Can someone explain how this code is legal? It seems the &mut buffer is converted to io::Write instance (owned?) and not a reference here when passed from main to write_buffer. Does ownership with traits work differently? Also dropping the io::Write instance buffer in the method does not have any impact (seems logical as its just a mutable reference and not actually an owned value. But from syntax, it looks like an owned value. Is there a different syntax to move values and have trait bounds on such value?

#![allow(unused_variables)]

use std::io;

fn write_buffer<T>(buffer: T) where T: io::Write {
    // let data: Vec<u8> = vec![1, 2, 3];
    // buffer.write(data.as_slice());
    drop(buffer);
}

fn main() {
    let mut buffer: Vec<u8> = vec![1];
    println!("{:?}", buffer);
    write_buffer(&mut buffer);
    println!("{:?}", buffer);
}

(Playground)

Output:

[1]
[1]

This is incorrect, since io::Write is implemented for &mut W when W: Write. So, when you invoke write_buffer, it is invoked with T = &mut Vec<u8>.
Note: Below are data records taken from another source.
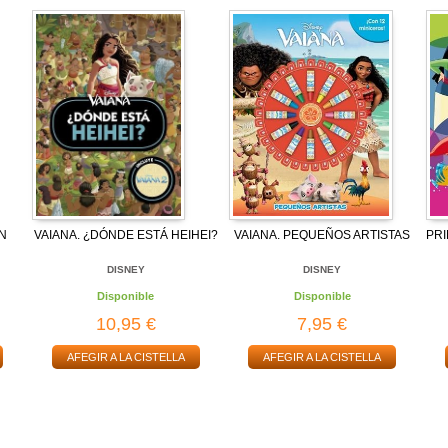
UN
VAIANA. ¿DÓNDE ESTÁ HEIHEI?
VAIANA. PEQUEÑOS ARTISTAS
PR
DISNEY
DISNEY
Disponible
Disponible
10,95 €
7,95 €
AFEGIR A LA CISTELLA
AFEGIR A LA CISTELLA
Note: references are values too, thus they are subject too all the same ownership rules qs every other value.

What is getting dropped by the drop function then ? if drop does drop the buffer then the next println buffer should have a null value which is illegal in rust am i missing something ?

&mut Vec<u8> is dropped. References themselves are type, so the T here is &'a mut Vec<u8>. And unique references doesn't have drop glue, so it only ends the borrowing and does nothing on runtime.

Oh i see now so it does not deref the the value it receives just drops the variable which is then going through self drop implementation is that correct ?